Moving away from Emily was a wrenching experience. She was part sister, part mother, part girlfriend, and always partner in crime despite the differences in our ages. Every summer we stayed for several weeks with her when we went home to play in the String Festival. She’d have a list for us of repairs and things she needed done. She kept her last husband’s ashes on a shelf in the closet of the guest room. They lent an unusual spicy scent to the clothing and I never really took the time to figure out how I felt about him hanging so close. I didn’t want to think about the point of stashing his ashes. She wanted to join him eventually and be buried together.
Emily was one of the most fully human beings I’ve ever met. Her life magnified love and affection for those fortunate enough to meet her along the way. Several generations in town credit her with a love of books and great literature. She was my first employer when I was twelve and had an after school job accessioning books in the one room library next to the old jail. In her thirty plus years as the city librarian, she built the library to one of the finest smaller libraries in the United States and received numerous awards for her contributions. She was constantly invited to conferences or workshops.
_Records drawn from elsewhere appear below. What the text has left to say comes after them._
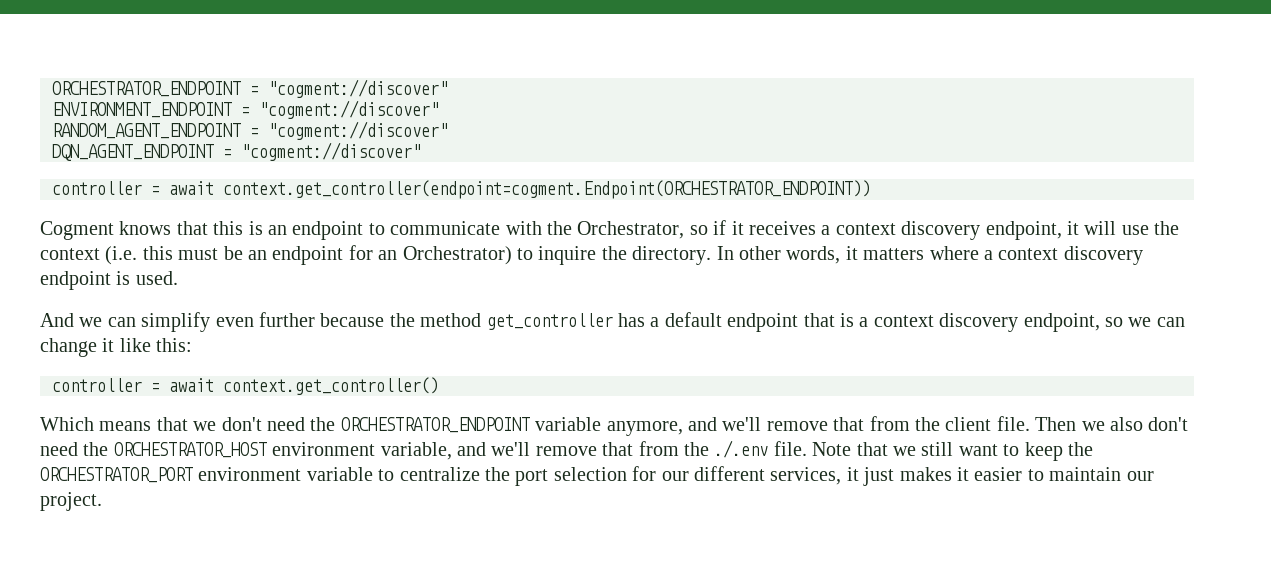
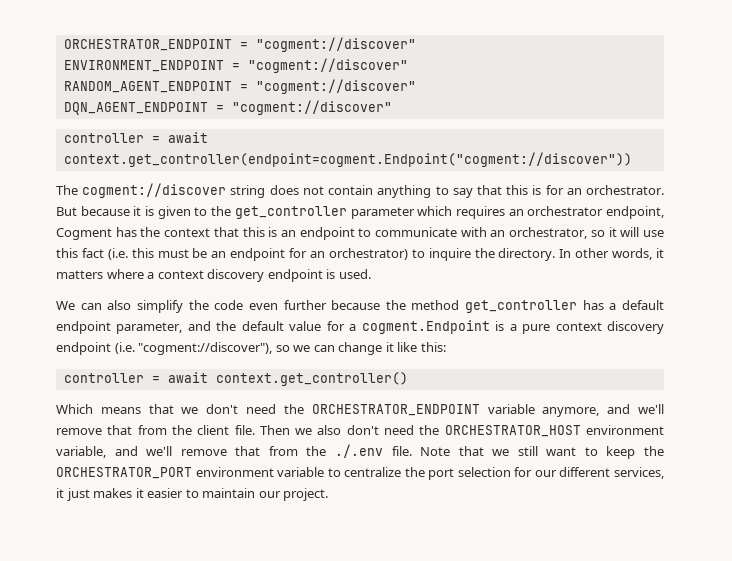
[223,180,871,199] [40,221,172,240] context.get_controller(endpoint=cogment.Endpoint(ORCHESTRATOR_ENDPOINT)) // Cogment knows -> [63,152,632,167] [56,183,665,198] [56,206,664,219] [56,227,211,240] context.get_controller(endpoint=cogment.Endpoint("cogment://discover")) // The cogment://discover string does not contain anything to say that this is for an orchestrator. But because it is given to the get_controller parameter which requires an orchestrator endpoint, Cogment has the context
[547,220,1062,240] the Orchestrator, so if it receives a context discovery endpoint, -> [490,227,605,239] an orchestrator, so
[1154,221,1180,235] [40,248,100,260] the context -> [56,248,104,258] this fact
[402,246,512,265] Orchestrator) -> [328,248,408,260] orchestrator)
[40,312,211,332] And we can simplify -> [56,300,244,313] We can also simplify the code
[803,313,835,327] that -> [116,320,490,334] parameter, and the default value for a cogment.Endpoint
[873,313,1100,332] context discovery endpoint, -> [522,321,664,334] [56,342,273,355] pure context discovery endpoint (i.e. "cogment://discover"),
The governor acknowledged her achievements at her retirement, and then Social Security gave her a hassle about getting her payments because she’d worked twenty years past the usual age to apply for benefits.
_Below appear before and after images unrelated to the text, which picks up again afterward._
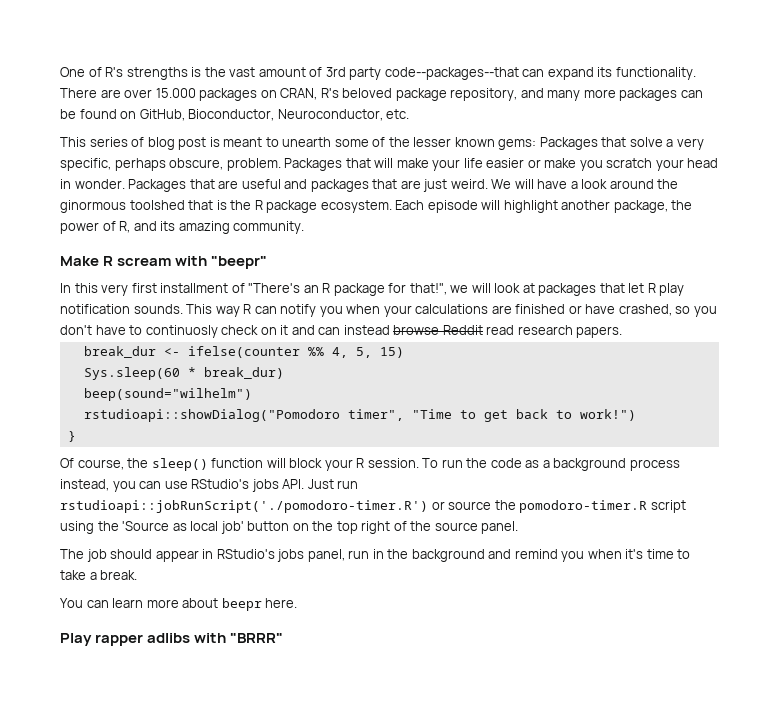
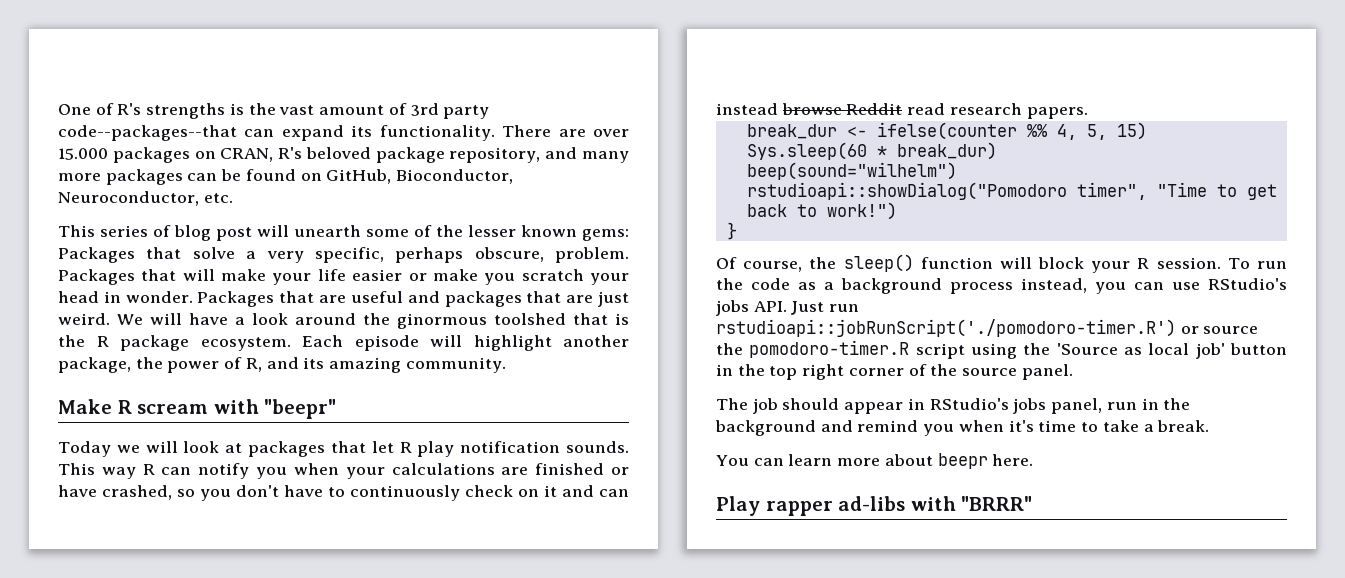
[209,137,279,147] is meant to -> [257,225,289,237] will
[60,283,447,296] In this very first installment of "There's an R package for that!", -> [58,441,111,457] Today
[145,325,218,338] continuosly -> [350,485,460,501] continuously
[292,523,309,531] on -> [716,364,733,376] in
(391, 527) none -> [848,368,904,376] corner
[147,633,191,643] adlibs -> [838,496,906,511] ad-libs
Over a decade ago, I accompanied her to the hospital to see her first great, great grandchild. I witnessed her will. I pressed the things she still hates to iron when she had a hot date, repaired her broken jewelry and coveted her shoes even though trying to fit one would be like a step-sister trying to fold her foot into Cinderella’s glass slipper.
She hadn’t been to visit in awhile because the last time I’d taken her to the emergency room and she was hospitalized for several days. She said she wouldn’t put me through that again, although the real truth was, it was getting increasingly uncomfortable for her to fly. She had health issues since she was a young woman and still went a hundred miles an hour. Hospitals intruded in her way of life frequently and much too often lately. Emily was crusty and feisty and the last thing she said to me was she appreciated her Lord Jesus more and more every day. That’s when I knew she was going.
I have to get in a long line because Emily belongs to a community and a state that love her. She made the place around her bright with light and hope, even when her life was a personal struggle a great deal of the time. She left people and places better than she found them. She left me better.
I always told her I want to be just like her when I grow up.